MUSIQUE

Cécile McLorin Salvant, la nouvelle voix

Cécile McLorin Salvant, la nouvelle voix

Cécile McLorin Salvant croule sous les compliments de ses pairs. Ses sources: Sarah Vaughan, particulièrement.

Cécile McLorin Salvant, Franco-Américaine, est la révélation vocale de ces derniers mois. Elle sera à Liège le 9 mai au Mithra Jazz. Rencontre.

Depuis son premier prix lors de la compétition Thelonious Monk, le plus important concours américain réservé au jazz, Cécile McLorin Salvant croule sous les compliments de ses désormais pairs: invitée par Jacky Terrasson, Archie Shepp, Wynton Marsalis et le Lincoln Center Orchestra, on la cite comme l’héritière de Sarah Vaughan, Ella Fitzgerald et Billie Holiday, ni plus ni moins.

Sa venue au prochain Mithra Jazz à Liège provoque dès lors la curiosité. Présentation d’une nouvelle voix qui garde la tête sur les épaules.

Cécile McLorin Salvant, quelles sont les chanteuses que vous avez écoutées?

Toutes les chanteuses de jazz que j’écoutais quand j’étais petite font aujourd’hui partie de moi, Sarah Vaughan particulièrement. Mon album est aussi le reflet des influences que j’ai eues quand je suis arrivée en France: j’ai commencé à étudier le jazz avec Jean-François Bonnel, et c’est à ce moment que j’ai commencé à écouter Billie Holiday, Abbey Lincoln.

Vos origines haïtiennes de par votre père sont aussi clairement marquées dans votre album.

Malheureusement je ne parle pas créole parce que j’ai vécu très peu en Haïti; mais je voulais trouver un moyen de me rapprocher un peu plus de cette culture: j’ai découvert alors des poètes et poétesses haïtiens et le poème d’Ida Faubert m’a tellement touché que j’ai voulu le mettre en musique et le partager avec le plus de personnes possible.

Alors que beaucoup de chanteuses jouent sur le versant pop ou folk du répertoire jazz, vous vous concentrez entièrement sur les sources.

C’est une volonté assumée, c’est la musique que j’aime.
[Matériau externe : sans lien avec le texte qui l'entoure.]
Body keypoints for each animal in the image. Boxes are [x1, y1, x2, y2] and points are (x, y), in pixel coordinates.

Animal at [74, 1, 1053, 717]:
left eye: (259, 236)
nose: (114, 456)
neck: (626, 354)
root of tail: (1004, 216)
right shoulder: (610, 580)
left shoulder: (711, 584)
C’est séduisant de partir dans des choses pop, hip-hop, folk et de mélanger tout ça, mais moi j’ai voulu chanter ce que je sentais être proche pour moi, authentique. Le jazz est déjà une musique de fusion en soi, avec plein de force et d’influences. J’écoute des blues de Bessie Smith ou de Big Bill Bronzy. Pour cet album, je voulais trouver une façon de chanter un jazz qui vient à la fois du club, du trio piano-basse-batterie, mais aussi de faire quelque chose de plus country, plus rural.

On sent dans chaque morceau le souci de dramatiser le texte.

Depuis que je suis petite, j’aime jouer au théâtre. Pendant ma formation classique, on apprenait à jouer, à comprendre les paroles, à prendre la mesure des mots; en chant lyrique, quand j’avais du mal avec une chanson, je compensais avec le jeu. En France, comme je chantais devant un public qui ne comprenait pas nécessairement les paroles, c’était aussi important d’exprimer le sens de la chanson autrement que par les paroles: par les inflexions, le visage, mon corps, je trouve un moyen d’exprimer l’histoire d’une chanson; c’est une chance de pratiquer un instrument qui a des paroles.